━━━━━ Provided records
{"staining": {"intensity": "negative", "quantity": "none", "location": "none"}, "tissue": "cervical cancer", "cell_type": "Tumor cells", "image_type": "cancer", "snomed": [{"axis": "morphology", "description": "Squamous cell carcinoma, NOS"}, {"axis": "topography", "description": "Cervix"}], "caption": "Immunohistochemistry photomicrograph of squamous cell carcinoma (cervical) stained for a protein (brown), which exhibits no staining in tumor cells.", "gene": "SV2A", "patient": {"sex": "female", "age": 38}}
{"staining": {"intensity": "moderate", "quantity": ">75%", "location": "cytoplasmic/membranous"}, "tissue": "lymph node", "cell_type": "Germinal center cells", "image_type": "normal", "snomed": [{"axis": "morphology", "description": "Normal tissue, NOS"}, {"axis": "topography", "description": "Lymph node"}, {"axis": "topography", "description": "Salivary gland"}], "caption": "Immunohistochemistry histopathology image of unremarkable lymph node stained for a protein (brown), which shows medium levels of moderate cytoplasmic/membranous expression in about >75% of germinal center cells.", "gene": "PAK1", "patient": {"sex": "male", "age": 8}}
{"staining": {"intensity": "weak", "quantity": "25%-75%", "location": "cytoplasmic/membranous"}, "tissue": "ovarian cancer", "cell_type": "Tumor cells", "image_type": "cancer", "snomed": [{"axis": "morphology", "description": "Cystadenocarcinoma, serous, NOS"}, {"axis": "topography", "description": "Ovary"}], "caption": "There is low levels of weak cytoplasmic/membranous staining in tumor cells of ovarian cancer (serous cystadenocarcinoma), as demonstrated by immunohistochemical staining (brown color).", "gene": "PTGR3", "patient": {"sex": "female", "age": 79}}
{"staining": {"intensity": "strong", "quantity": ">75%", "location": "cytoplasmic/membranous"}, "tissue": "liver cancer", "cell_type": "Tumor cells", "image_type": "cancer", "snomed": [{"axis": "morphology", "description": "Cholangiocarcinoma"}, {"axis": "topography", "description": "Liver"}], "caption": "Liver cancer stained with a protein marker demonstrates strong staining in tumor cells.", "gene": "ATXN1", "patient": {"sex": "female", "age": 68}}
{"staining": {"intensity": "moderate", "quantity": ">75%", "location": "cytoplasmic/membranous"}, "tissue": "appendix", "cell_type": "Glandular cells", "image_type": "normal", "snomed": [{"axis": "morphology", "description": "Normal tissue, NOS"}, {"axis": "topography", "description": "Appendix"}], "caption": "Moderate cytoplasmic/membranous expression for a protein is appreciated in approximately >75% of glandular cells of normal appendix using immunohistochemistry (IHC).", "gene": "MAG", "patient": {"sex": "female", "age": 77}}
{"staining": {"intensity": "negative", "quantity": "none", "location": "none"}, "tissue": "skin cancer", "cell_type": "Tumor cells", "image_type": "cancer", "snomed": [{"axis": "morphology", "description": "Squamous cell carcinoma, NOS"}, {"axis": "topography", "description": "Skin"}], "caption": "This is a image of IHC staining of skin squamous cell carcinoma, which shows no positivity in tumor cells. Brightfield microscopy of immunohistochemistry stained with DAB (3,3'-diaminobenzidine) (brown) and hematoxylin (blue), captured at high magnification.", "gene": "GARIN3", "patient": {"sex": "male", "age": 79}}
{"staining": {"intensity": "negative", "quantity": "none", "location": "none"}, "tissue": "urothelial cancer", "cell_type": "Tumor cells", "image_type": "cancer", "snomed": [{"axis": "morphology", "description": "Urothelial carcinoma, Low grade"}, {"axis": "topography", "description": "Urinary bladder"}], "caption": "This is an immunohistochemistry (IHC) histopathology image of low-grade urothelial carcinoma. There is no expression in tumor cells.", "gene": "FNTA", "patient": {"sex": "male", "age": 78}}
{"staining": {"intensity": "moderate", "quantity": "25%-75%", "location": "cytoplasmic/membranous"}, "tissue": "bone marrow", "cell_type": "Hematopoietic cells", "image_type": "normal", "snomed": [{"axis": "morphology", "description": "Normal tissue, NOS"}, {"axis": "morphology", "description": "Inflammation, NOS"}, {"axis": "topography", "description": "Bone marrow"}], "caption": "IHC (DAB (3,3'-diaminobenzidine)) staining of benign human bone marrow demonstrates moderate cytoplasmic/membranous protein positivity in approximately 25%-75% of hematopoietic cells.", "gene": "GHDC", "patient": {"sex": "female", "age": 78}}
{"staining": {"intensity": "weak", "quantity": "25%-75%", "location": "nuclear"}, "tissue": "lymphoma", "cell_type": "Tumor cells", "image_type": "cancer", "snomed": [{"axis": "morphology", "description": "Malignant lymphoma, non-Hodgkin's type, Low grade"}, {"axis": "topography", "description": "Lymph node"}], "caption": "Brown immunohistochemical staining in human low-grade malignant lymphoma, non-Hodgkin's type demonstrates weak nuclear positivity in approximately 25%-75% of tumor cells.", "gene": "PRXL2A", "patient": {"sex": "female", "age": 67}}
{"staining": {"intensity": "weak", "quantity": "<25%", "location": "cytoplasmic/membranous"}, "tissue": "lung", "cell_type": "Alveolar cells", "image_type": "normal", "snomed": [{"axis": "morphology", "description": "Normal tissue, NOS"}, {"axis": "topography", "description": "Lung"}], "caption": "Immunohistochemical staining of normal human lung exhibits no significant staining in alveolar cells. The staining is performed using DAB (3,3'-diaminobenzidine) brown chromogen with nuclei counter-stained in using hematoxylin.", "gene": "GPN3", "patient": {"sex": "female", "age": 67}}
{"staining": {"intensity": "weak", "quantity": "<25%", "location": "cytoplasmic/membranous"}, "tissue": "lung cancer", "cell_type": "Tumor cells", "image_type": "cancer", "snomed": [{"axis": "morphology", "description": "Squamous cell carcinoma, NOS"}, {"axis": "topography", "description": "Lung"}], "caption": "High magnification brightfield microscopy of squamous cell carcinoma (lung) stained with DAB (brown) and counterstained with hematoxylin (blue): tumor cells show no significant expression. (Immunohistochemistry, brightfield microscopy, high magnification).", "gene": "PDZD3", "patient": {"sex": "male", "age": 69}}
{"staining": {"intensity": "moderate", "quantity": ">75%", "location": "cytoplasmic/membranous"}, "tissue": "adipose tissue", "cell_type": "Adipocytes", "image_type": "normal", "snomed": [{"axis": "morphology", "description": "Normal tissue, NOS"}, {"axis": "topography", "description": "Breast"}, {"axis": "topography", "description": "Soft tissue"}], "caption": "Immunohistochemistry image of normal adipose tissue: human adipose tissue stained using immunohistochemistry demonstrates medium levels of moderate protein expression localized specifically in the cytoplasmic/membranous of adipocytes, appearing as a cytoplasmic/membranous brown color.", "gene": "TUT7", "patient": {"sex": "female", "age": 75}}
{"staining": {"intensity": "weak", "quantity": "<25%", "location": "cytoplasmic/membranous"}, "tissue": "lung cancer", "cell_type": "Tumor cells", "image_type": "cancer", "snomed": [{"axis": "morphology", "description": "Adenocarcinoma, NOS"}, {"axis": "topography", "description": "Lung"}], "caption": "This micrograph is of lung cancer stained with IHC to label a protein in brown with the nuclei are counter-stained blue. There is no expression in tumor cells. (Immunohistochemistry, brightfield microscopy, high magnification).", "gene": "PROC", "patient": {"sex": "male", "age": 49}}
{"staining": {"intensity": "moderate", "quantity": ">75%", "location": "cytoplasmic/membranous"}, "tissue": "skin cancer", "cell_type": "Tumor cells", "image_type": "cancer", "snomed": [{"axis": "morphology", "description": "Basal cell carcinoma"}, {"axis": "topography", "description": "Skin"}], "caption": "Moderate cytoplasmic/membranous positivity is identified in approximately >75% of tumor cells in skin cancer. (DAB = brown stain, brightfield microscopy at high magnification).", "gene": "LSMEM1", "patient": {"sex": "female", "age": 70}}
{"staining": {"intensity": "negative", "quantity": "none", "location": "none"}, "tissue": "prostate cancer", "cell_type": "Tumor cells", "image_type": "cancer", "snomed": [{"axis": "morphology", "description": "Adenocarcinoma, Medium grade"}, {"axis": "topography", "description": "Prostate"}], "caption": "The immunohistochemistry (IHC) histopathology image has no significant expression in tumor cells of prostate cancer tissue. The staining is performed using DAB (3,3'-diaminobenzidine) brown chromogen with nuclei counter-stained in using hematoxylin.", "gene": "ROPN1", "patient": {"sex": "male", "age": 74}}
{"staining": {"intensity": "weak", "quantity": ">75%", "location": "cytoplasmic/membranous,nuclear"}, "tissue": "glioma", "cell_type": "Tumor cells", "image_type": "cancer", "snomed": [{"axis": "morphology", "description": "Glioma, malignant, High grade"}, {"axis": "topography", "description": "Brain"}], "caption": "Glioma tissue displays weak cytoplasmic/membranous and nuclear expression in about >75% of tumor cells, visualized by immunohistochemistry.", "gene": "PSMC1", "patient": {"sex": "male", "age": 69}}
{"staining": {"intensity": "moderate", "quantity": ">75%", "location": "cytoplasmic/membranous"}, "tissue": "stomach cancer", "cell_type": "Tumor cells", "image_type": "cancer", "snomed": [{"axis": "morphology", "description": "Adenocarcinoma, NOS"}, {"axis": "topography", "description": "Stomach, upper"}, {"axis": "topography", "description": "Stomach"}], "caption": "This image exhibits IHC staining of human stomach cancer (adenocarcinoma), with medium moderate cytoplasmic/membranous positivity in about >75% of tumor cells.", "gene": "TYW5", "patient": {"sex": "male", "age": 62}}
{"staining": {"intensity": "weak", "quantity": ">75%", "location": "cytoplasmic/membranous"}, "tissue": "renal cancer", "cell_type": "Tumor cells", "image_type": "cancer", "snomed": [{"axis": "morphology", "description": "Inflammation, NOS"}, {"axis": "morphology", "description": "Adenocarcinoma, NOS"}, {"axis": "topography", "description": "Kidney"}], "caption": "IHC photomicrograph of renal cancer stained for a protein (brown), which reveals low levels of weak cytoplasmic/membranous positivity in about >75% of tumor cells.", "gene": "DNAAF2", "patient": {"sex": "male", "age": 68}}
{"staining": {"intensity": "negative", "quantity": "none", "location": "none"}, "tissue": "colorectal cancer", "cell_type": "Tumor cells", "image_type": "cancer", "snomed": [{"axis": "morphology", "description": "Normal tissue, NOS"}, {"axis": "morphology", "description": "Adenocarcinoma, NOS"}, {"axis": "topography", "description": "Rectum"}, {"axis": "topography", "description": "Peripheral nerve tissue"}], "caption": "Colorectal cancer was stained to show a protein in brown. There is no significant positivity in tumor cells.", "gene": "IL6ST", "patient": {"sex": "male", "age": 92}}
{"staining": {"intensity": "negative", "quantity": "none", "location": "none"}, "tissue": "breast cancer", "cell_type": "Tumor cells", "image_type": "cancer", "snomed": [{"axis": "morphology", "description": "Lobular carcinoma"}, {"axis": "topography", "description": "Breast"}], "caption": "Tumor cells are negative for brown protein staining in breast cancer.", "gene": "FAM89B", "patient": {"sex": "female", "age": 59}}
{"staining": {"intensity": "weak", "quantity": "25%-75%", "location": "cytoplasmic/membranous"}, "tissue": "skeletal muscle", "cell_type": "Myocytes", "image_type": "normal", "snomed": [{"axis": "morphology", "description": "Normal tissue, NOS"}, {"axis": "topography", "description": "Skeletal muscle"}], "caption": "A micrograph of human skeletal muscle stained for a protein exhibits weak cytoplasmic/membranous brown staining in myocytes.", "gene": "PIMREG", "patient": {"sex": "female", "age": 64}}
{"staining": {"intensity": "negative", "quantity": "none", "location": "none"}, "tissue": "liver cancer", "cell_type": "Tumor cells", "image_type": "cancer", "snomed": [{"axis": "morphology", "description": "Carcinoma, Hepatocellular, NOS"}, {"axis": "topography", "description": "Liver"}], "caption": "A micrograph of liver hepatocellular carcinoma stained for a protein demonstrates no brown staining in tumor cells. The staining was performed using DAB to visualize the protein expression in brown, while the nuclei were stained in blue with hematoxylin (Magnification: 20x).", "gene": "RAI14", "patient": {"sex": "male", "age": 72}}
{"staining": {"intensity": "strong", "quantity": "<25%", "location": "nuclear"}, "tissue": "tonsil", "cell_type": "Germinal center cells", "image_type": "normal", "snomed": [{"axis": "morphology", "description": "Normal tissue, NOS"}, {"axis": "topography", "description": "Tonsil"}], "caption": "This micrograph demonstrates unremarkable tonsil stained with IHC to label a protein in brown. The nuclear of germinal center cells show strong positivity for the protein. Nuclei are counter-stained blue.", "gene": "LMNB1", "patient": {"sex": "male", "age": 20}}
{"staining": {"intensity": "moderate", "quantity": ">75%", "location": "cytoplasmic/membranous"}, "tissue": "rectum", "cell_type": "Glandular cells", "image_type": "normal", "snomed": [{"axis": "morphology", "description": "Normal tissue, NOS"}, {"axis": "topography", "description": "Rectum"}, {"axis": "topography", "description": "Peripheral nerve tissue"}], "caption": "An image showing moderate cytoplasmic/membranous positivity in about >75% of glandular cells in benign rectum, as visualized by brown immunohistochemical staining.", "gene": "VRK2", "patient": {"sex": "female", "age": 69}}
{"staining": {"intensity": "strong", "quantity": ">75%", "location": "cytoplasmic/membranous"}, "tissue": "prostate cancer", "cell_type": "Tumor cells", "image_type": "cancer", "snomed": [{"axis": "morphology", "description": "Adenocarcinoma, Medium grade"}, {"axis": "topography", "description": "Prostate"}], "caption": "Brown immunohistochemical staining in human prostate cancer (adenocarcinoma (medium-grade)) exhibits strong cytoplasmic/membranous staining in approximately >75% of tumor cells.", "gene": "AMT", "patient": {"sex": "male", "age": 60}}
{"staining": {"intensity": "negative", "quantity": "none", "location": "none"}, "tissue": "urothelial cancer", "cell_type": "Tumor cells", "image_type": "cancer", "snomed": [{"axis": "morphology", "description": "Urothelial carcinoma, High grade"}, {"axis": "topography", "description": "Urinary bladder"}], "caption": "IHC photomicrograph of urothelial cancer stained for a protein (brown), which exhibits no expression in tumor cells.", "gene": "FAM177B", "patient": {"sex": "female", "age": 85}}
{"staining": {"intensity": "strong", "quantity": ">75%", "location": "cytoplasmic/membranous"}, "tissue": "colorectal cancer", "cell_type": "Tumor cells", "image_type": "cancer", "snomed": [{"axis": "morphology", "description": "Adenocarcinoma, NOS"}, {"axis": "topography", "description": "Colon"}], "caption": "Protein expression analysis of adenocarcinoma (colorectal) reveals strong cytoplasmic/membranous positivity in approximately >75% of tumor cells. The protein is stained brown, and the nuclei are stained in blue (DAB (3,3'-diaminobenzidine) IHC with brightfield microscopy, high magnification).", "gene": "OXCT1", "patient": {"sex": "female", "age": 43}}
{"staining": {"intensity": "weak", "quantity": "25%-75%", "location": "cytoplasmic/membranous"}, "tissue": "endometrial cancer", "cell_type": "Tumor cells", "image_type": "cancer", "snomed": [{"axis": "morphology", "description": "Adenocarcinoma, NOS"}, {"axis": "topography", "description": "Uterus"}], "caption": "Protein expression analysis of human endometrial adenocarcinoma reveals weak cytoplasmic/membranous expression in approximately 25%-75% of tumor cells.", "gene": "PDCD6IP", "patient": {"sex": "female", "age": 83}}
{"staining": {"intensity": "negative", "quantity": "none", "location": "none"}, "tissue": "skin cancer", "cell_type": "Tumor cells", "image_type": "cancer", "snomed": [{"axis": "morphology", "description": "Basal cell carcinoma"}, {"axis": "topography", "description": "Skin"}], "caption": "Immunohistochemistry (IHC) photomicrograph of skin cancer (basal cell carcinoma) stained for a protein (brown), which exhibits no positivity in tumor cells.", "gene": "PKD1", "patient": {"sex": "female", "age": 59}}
━━━━━━━━━━
Work to be completed: Each line in the entries above, starting at the line with "in human prostate" and ending at the line with "analysis of human", is to be printed exactly, and only those lines.

Answer to this problem:
{"staining": {"intensity": "strong", "quantity": ">75%", "location": "cytoplasmic/membranous"}, "tissue": "prostate cancer", "cell_type": "Tumor cells", "image_type": "cancer", "snomed": [{"axis": "morphology", "description": "Adenocarcinoma, Medium grade"}, {"axis": "topography", "description": "Prostate"}], "caption": "Brown immunohistochemical staining in human prostate cancer (adenocarcinoma (medium-grade)) exhibits strong cytoplasmic/membranous staining in approximately >75% of tumor cells.", "gene": "AMT", "patient": {"sex": "male", "age": 60}}
{"staining": {"intensity": "negative", "quantity": "none", "location": "none"}, "tissue": "urothelial cancer", "cell_type": "Tumor cells", "image_type": "cancer", "snomed": [{"axis": "morphology", "description": "Urothelial carcinoma, High grade"}, {"axis": "topography", "description": "Urinary bladder"}], "caption": "IHC photomicrograph of urothelial cancer stained for a protein (brown), which exhibits no expression in tumor cells.", "gene": "FAM177B", "patient": {"sex": "female", "age": 85}}
{"staining": {"intensity": "strong", "quantity": ">75%", "location": "cytoplasmic/membranous"}, "tissue": "colorectal cancer", "cell_type": "Tumor cells", "image_type": "cancer", "snomed": [{"axis": "morphology", "description": "Adenocarcinoma, NOS"}, {"axis": "topography", "description": "Colon"}], "caption": "Protein expression analysis of adenocarcinoma (colorectal) reveals strong cytoplasmic/membranous positivity in approximately >75% of tumor cells. The protein is stained brown, and the nuclei are stained in blue (DAB (3,3'-diaminobenzidine) IHC with brightfield microscopy, high magnification).", "gene": "OXCT1", "patient": {"sex": "female", "age": 43}}
{"staining": {"intensity": "weak", "quantity": "25%-75%", "location": "cytoplasmic/membranous"}, "tissue": "endometrial cancer", "cell_type": "Tumor cells", "image_type": "cancer", "snomed": [{"axis": "morphology", "description": "Adenocarcinoma, NOS"}, {"axis": "topography", "description": "Uterus"}], "caption": "Protein expression analysis of human endometrial adenocarcinoma reveals weak cytoplasmic/membranous expression in approximately 25%-75% of tumor cells.", "gene": "PDCD6IP", "patient": {"sex": "female", "age": 83}}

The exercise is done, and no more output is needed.